[[ Record extracts open ]]

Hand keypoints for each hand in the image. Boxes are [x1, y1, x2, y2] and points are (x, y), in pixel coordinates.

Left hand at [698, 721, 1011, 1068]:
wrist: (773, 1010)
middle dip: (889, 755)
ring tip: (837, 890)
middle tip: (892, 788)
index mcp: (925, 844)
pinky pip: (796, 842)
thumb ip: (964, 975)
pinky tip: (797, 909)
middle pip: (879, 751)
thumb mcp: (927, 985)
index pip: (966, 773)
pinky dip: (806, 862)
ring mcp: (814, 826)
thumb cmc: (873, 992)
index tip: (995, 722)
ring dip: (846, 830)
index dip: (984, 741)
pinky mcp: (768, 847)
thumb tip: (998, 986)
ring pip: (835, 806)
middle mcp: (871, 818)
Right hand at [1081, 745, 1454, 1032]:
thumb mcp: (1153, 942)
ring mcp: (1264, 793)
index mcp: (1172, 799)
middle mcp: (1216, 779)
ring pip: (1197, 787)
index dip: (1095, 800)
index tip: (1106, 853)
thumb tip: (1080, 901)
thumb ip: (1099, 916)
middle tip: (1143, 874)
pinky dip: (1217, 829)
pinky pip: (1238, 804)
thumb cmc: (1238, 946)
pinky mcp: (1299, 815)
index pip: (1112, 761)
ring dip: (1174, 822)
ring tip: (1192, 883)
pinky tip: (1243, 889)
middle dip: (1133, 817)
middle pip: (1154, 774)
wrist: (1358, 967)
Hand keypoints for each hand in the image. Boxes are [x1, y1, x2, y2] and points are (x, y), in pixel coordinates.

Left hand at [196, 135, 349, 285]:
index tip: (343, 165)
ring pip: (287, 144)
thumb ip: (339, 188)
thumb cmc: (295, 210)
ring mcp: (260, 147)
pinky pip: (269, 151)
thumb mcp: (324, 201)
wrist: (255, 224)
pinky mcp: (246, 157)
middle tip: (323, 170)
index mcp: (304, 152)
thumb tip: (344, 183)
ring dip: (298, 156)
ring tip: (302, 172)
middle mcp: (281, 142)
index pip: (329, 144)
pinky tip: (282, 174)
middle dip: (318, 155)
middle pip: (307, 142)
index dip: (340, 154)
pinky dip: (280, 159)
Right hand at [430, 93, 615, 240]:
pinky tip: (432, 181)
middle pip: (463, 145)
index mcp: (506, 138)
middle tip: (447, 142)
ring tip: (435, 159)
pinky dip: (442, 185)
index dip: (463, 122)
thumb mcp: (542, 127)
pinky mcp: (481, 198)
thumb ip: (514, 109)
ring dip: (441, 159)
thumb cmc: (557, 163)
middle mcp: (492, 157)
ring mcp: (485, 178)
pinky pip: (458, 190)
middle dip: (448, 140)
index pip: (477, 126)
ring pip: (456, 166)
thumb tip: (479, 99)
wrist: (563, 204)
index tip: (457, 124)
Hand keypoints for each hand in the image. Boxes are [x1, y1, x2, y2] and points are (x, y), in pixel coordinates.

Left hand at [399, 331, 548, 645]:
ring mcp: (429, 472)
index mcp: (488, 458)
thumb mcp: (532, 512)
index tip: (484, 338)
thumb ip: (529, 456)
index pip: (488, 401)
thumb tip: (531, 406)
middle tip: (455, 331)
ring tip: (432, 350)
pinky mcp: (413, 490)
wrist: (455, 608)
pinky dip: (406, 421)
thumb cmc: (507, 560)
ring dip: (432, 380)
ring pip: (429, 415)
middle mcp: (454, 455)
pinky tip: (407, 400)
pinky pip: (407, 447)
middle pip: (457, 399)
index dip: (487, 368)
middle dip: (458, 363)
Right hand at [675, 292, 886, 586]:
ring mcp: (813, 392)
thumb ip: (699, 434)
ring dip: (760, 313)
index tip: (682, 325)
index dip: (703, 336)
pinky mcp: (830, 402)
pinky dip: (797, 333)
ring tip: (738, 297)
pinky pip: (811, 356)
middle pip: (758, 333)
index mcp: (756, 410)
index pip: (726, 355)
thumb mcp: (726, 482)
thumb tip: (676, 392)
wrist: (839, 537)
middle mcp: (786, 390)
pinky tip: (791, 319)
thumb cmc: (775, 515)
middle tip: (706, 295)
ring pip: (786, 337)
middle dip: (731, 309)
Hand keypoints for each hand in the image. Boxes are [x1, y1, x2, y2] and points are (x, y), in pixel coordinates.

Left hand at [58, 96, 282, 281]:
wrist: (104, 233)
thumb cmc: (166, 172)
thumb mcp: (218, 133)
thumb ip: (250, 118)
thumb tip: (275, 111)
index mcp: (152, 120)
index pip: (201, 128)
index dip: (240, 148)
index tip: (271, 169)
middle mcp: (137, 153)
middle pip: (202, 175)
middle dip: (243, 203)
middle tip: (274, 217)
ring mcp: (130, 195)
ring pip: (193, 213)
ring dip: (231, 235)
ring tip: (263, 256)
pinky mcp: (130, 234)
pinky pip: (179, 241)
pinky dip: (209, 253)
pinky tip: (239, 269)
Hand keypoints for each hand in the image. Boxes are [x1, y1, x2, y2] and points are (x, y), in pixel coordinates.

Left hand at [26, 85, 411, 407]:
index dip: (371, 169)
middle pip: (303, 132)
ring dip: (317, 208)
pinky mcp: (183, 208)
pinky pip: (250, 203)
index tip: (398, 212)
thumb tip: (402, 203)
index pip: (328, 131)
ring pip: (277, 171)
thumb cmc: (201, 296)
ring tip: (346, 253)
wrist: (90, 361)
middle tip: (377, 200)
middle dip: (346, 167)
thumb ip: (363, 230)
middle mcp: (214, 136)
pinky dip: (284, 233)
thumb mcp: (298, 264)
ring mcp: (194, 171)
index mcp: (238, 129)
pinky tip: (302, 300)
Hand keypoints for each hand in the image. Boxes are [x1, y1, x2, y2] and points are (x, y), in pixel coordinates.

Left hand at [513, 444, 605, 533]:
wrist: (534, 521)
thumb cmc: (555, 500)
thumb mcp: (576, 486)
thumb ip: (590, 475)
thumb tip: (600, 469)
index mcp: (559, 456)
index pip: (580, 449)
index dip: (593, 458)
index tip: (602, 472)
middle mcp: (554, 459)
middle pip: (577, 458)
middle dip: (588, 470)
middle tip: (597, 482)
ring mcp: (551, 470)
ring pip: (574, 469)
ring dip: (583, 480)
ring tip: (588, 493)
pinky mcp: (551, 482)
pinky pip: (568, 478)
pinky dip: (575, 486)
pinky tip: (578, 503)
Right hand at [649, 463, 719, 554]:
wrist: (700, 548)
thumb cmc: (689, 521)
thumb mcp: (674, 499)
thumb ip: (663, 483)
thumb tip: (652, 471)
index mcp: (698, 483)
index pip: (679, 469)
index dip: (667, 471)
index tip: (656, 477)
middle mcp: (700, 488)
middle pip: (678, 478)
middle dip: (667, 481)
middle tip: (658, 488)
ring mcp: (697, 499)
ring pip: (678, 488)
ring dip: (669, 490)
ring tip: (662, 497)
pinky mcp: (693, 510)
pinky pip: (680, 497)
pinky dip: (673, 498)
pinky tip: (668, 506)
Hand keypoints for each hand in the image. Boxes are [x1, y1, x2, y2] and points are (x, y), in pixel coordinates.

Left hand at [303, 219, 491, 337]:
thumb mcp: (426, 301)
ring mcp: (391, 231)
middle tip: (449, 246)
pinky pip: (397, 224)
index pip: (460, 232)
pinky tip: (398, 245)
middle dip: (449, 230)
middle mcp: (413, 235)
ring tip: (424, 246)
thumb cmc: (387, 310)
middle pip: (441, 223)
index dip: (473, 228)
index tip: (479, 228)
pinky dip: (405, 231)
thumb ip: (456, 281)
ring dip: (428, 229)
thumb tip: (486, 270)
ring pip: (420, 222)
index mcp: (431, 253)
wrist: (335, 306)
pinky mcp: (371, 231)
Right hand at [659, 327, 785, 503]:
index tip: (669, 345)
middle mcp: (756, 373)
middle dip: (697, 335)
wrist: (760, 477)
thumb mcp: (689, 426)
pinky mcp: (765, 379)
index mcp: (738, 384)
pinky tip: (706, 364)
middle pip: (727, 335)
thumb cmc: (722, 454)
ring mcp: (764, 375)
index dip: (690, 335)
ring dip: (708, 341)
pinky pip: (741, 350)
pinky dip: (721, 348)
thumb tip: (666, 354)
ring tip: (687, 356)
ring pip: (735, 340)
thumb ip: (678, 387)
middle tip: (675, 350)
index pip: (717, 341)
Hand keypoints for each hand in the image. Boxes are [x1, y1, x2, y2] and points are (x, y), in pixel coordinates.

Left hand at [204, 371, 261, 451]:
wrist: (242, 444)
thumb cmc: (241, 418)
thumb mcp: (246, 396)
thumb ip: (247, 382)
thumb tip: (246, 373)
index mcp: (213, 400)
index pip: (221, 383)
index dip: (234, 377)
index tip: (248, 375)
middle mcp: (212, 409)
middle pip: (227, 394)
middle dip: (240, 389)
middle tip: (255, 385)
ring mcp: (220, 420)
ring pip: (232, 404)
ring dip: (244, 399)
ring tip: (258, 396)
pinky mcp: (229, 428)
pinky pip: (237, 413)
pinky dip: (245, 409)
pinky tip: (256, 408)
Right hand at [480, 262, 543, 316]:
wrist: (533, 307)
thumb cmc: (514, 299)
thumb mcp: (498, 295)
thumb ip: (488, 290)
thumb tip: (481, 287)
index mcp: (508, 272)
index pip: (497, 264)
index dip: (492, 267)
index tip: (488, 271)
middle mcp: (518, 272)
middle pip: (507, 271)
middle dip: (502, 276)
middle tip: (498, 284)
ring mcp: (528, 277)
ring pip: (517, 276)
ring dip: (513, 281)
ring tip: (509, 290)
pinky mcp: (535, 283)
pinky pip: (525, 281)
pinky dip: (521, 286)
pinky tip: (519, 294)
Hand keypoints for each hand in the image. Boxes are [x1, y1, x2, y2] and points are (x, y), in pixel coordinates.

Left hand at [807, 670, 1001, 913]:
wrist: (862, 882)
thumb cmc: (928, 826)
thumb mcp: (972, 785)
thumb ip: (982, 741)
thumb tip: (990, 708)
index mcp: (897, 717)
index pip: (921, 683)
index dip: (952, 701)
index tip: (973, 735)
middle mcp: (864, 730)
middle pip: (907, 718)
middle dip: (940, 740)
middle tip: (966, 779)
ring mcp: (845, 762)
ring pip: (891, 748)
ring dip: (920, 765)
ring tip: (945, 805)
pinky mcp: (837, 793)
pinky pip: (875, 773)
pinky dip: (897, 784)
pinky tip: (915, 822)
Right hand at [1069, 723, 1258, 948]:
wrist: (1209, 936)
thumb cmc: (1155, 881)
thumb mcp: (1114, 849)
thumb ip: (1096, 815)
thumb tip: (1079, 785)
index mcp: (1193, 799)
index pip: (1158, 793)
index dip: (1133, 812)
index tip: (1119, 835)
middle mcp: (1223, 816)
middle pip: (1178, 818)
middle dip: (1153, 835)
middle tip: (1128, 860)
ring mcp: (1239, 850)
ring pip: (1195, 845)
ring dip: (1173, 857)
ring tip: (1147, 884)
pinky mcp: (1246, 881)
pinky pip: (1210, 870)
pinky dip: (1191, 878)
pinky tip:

[[ Record extracts closed ]]

:: Task statement ::
For every line of the records that has the word "Right" in it, make a copy.

:: Result of the exercise ::
Right hand at [1081, 745, 1454, 1032]:
Right hand at [430, 93, 615, 240]:
Right hand at [675, 292, 886, 586]:
Right hand at [649, 463, 719, 554]:
Right hand at [659, 327, 785, 503]:
Right hand at [480, 262, 543, 316]:
Right hand at [1069, 723, 1258, 948]:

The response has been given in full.